ZÉ DA VIOLA, UM VIOLEIRO AO SABOR DO VENTO
Existe na cidade de Bauru, interior de São Paulo alguns baluartes quando o assunto é a música, ainda mais quando se fala de algo mais específico, como o bem tocar um violão de sete cordas, uma viola caipira ou um cavaco. Adentrando essa seara é impossível não tocar no nome de José Domingos Mucheroni, 72 anos, professor autodidata e uma excelência com o instrumento nas mãos. Zé da Viola, como prefere ser chamado, está em atividade há décadas e sua história é dessas a merecer ser passada adiante, pois além da singularidade, das idas e vindas, dos erros e acertos, demonstra mesmo na adversidade ser uma pessoa de bem com a vida, acreditando ser possível reverter tudo na próxima curva ali na esquina.
Existe na cidade de Bauru, interior de São Paulo alguns baluartes quando o assunto é a música, ainda mais quando se fala de algo mais específico, como o bem tocar um violão de sete cordas, uma viola caipira ou um cavaco. Adentrando essa seara é impossível não tocar no nome de José Domingos Mucheroni, 72 anos, professor autodidata e uma excelência com o instrumento nas mãos. Zé da Viola, como prefere ser chamado, está em atividade há décadas e sua história é dessas a merecer ser passada adiante, pois além da singularidade, das idas e vindas, dos erros e acertos, demonstra mesmo na adversidade ser uma pessoa de bem com a vida, acreditando ser possível reverter tudo na próxima curva ali na esquina.
A excelência musical é fruto de um início enfronhado no meio musical. O pai, Ernestinho Mucheroni foi dos precursores da viola na cidade e o menino pegou gosto pela coisa logo cedo. “Meu pai era catireiro. Naquela época as festas nos sítios eram com fartura, não existia o dinheiro, mas muita comida e bebida, principalmente a cachaça e um pouco de vinho. O frango era feito com farofa e servido numa bacia, com a catira comendo solta a noite inteira. Os velhos ficavam ouvindo aquelas demoradas modas de viola, com até 25 versos, tudo com princípio, meio e fim, histórias contadas no ponto da viola. A catira era formada de 12 pares, 24 homens batendo os pés e mãos entre aquelas histórias. Vivi isso desde muito cedo na minha vida”, conta um alegre e despojado contador de histórias.

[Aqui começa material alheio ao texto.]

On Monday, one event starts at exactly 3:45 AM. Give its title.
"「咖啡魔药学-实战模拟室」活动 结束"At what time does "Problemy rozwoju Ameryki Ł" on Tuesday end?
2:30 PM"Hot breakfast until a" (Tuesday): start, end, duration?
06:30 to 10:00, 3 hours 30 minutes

Nesse tempo já fazia suas estripulias, nunca abandonadas. “Eu pegava o violão de meu pai escondido e acabava quebrando as cordas. O velho ia pegar o instrumento na hora de ir tocar, guardado num saco tipo de farinha e via o estrago. Percebia meu interesse. Dava um trabalhão para ele, pois as cordas eram envolvidas em carretéis. Era sofrível. A viola desafinava, precisava tirar o craveiro de madeira, raspar numa pedra rústica para tocar. Fui aprendendo e depois vim a consertar violas. Ele até gostava, pois ao invés de estar na rua, seguia seu gosto”, continua. Sua lembrança vai mais longe e começa a lembrar dos melhores violeiros de Bauru. “Entre 1945 e 1950, por aí, o campeão era o Zico Martelinho, um vendedor de doce, vivia disso, depois vinham outros como o Zé Carvoeiro, que vendia carvão, o cabo Antoninho, da Força Pública, o Zé Oréfice, tio dos famosos Falsetis e meu pai, que era pedreiro e nas horas de folga violeiro.

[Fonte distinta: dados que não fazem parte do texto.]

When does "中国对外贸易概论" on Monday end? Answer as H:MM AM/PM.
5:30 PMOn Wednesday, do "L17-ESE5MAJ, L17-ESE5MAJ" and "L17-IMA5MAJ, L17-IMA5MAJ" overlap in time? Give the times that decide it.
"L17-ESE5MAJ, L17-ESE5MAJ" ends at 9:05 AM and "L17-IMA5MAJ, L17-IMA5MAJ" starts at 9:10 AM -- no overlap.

Lembra também nunca ter freqüentado uma escola musical. “O único a me ensinar algo foi Carmelo Grillo, hoje com 94 anos e ainda dando aulas de violão. O resto aprendi tudo na convivência. Aos 14 anos meu pai comprou o meu primeiro violão, um Gianinni e comecei a tocar em casa, festinha de aniversário. Minha primeira dupla foi com minha irmã, a Aparecida. Nesse tempo fui para a capital e lá meu primeiro emprego, na SP Light, por volta dos 16 anos. Conheci amigos nas rádios, lembro bem do Grêmio Juvenil Tupi. Voltei para Bauru com 32 anos, casado e já com filho. Daí revi a turma que tocava por aqui, o Lali, Zé Vieira, Tiãozinho, Mário Carvalho e o Edivardo Viotto, mais conhecido como maestro Badê”, continua seu relato.

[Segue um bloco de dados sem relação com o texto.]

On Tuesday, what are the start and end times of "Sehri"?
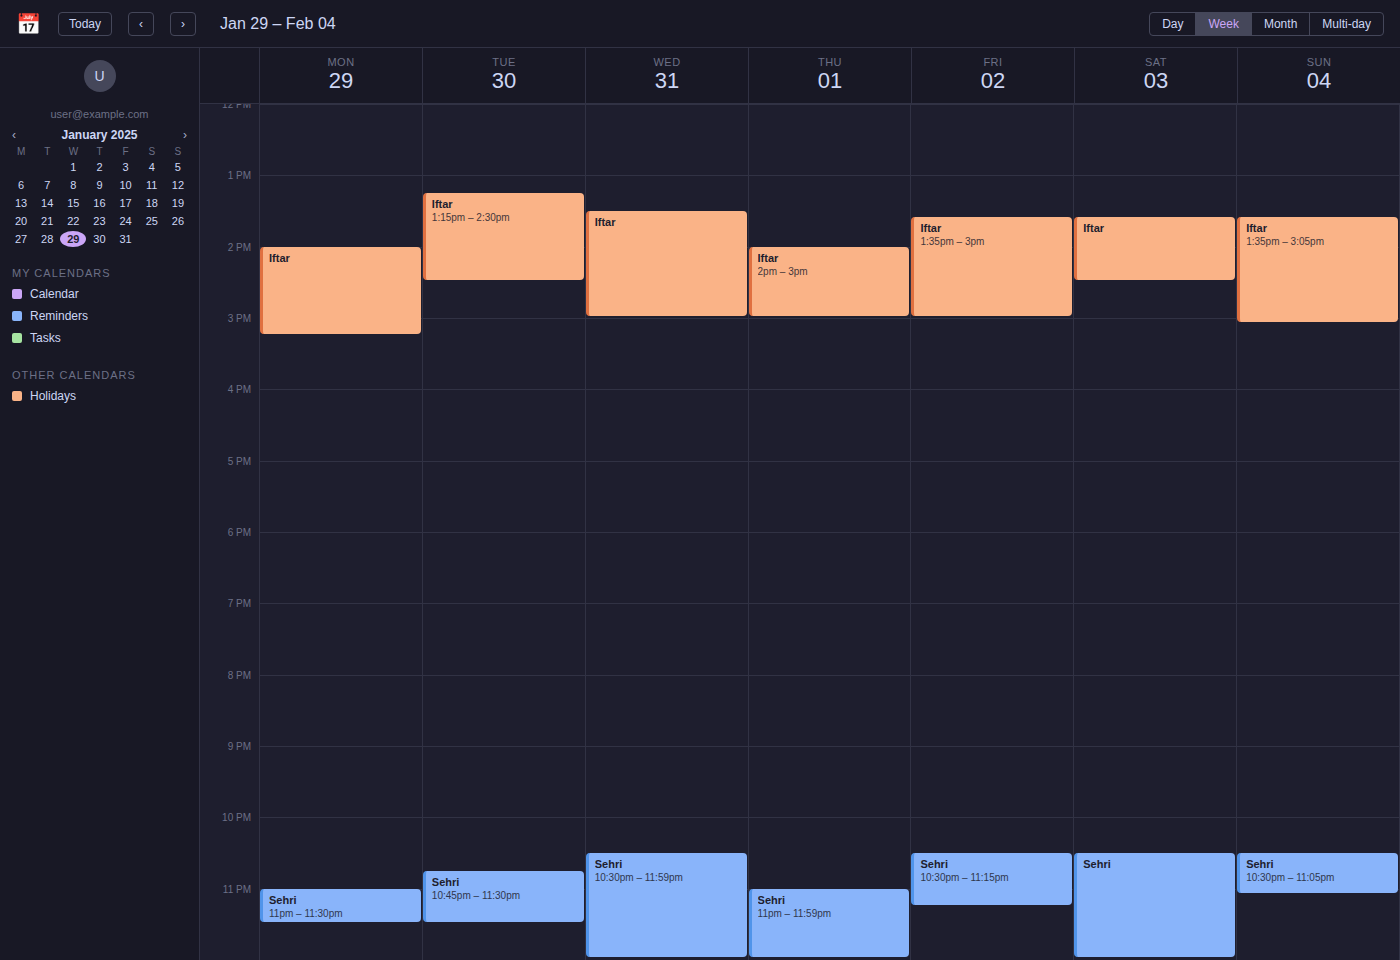
10:45 PM to 11:30 PMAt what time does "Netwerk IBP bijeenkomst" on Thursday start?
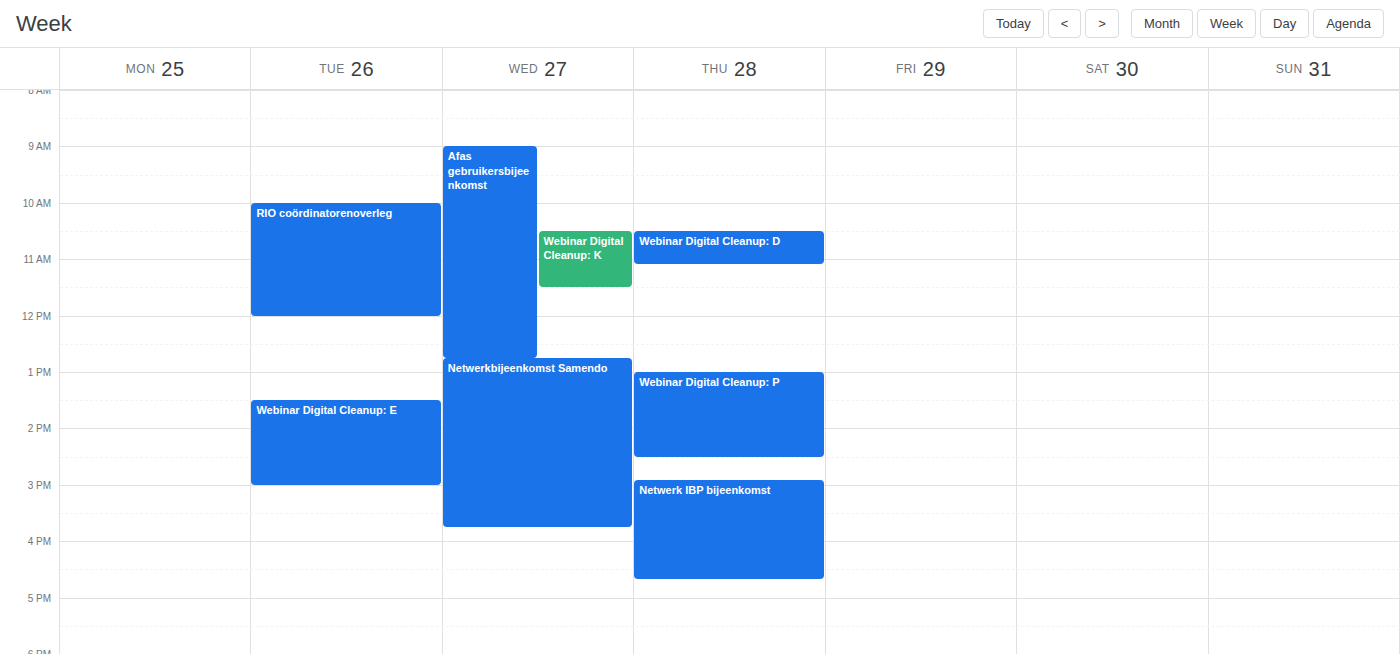
2:55 PMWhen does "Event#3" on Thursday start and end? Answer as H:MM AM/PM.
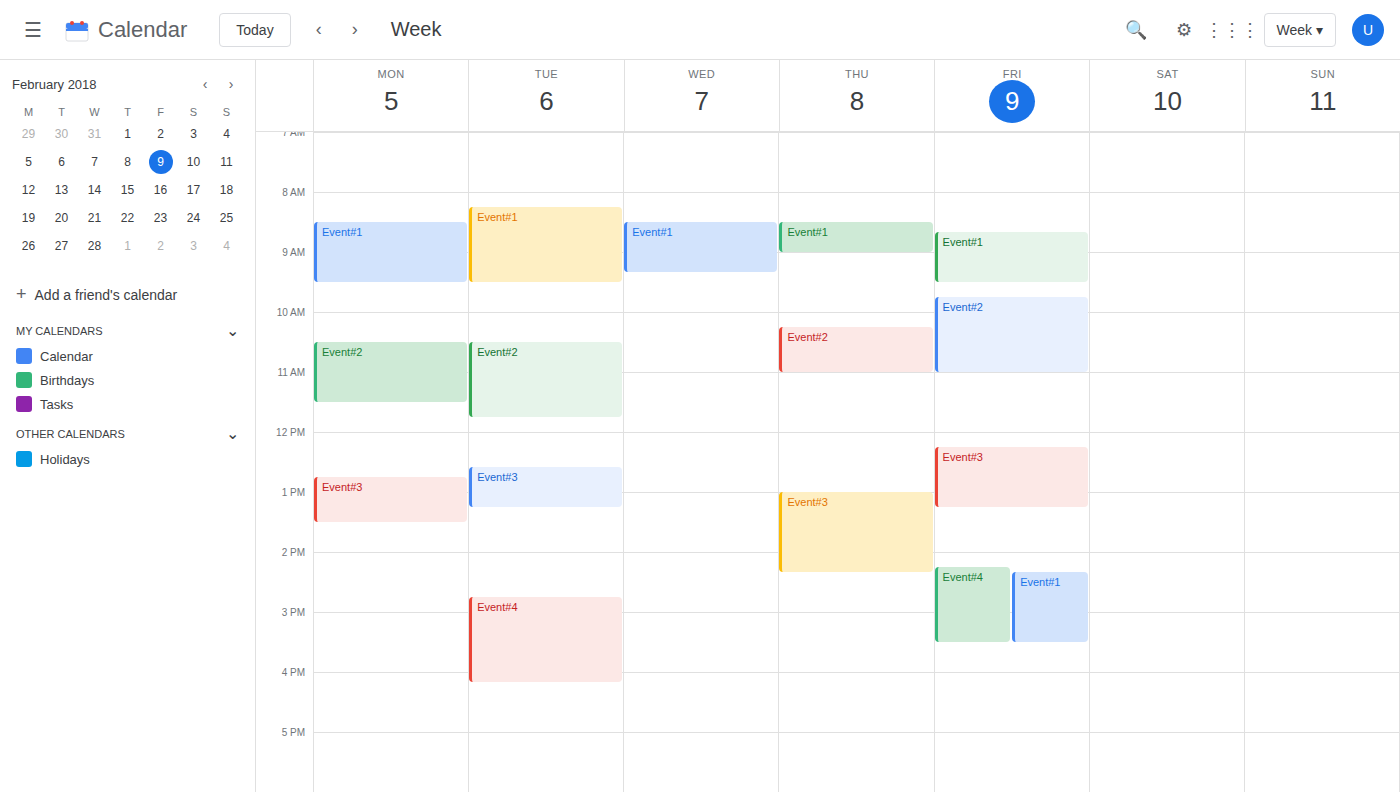
1:00 PM to 2:20 PMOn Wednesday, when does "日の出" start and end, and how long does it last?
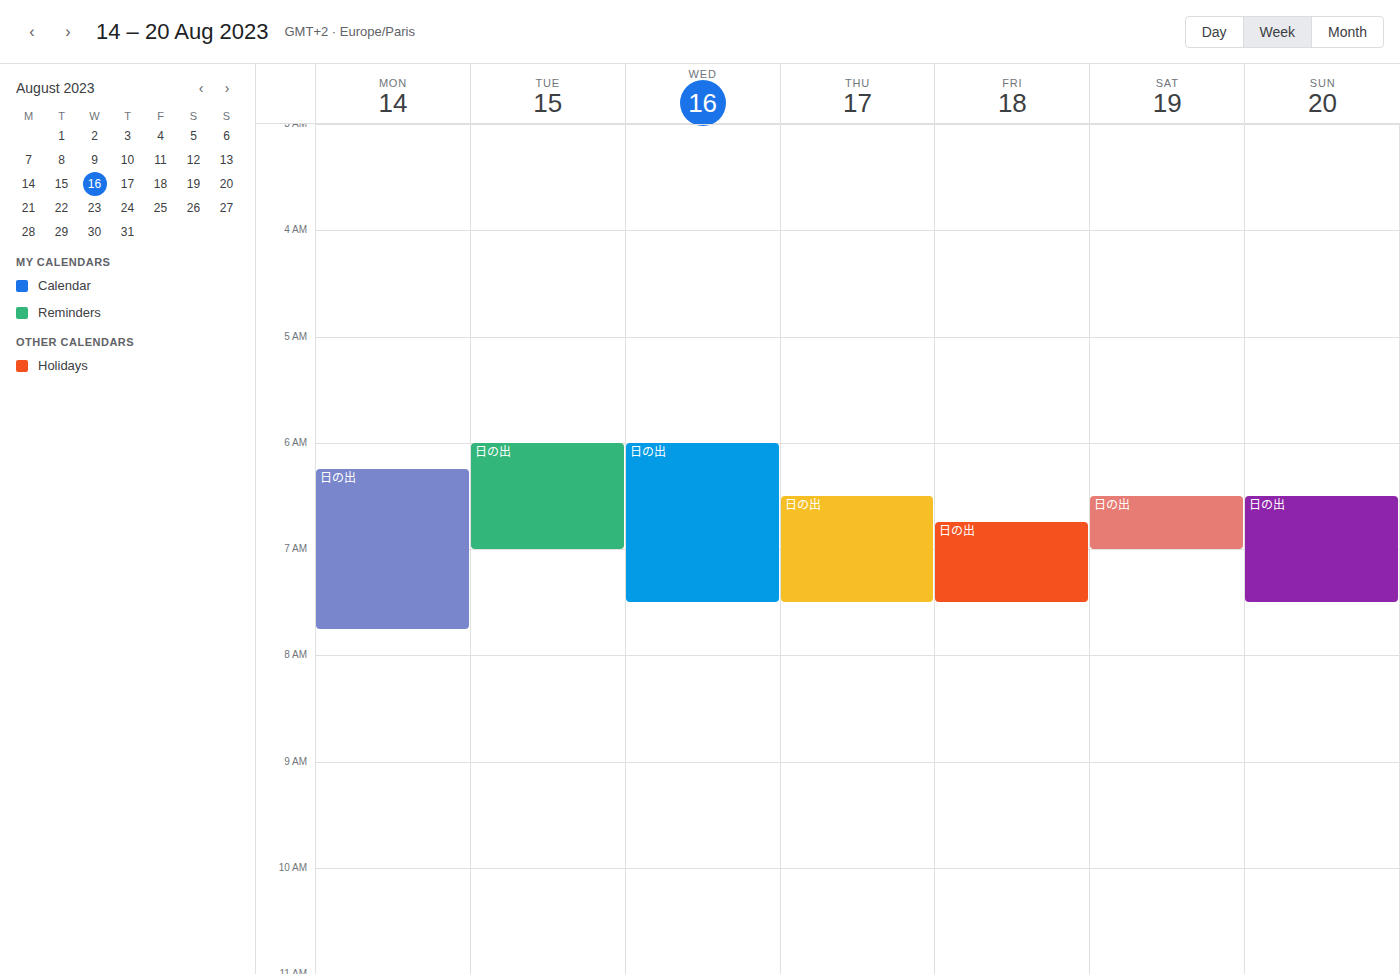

Zé da Viola é um inveterado contador de histórias, algumas muito engraçadas envolvendo os muitos personagens, todos musicais que atravessaram sua trajetória. “Uma vez fui tocar em Campo Grande, viagem longa, chegamos quase na hora e fui procurar o endereço, rua Cândido Mariano. Nada, um sufoco e momentos antes do baile começar conseguimos chegar e fui falar que havia perguntado por tudo quanto é lugar a rua, foi quando me disseram que estava nela fazia tempo, tava lá Marechal Rondon. Fomos a piada da noite. E outra, essa um causo, de um sujeito que ensaiou durante anos uma atração circense com um porco e um galo como violinista e cantor. Ofereceu em vários lugares e nada. Passado um tempo, situação difícil, quando um dono de circo foi comprar o número, foi obrigado a dizer que não podia mais, pois não tinha mais os dois, sendo obrigado a comer a atração, primeiro o cantor depois o violinista”, conta entre risos. Uma das melhores é a vivida com o maestro Brasil Loureiro, que contratou ele e um amigo para um conserto chique, onde teriam que ler as partituras e nem ele, nem o amigo sabiam: “Tocamos da nossa forma e no final, ele nos chamou, pagou R$ 70 para cada músico e para mim e o colega R$ 100 cada, mas disse que fomos diferentes, colocamos arranjos que não estavam previstos, afirmou ter gostado muito, percebeu tudo e nos mandou pra ‘pqp’, pediu para aprendermos música, pois não sabíamos nada da coisa escrita. E nunca aprendi. Não tenho mais jeito”, conclui.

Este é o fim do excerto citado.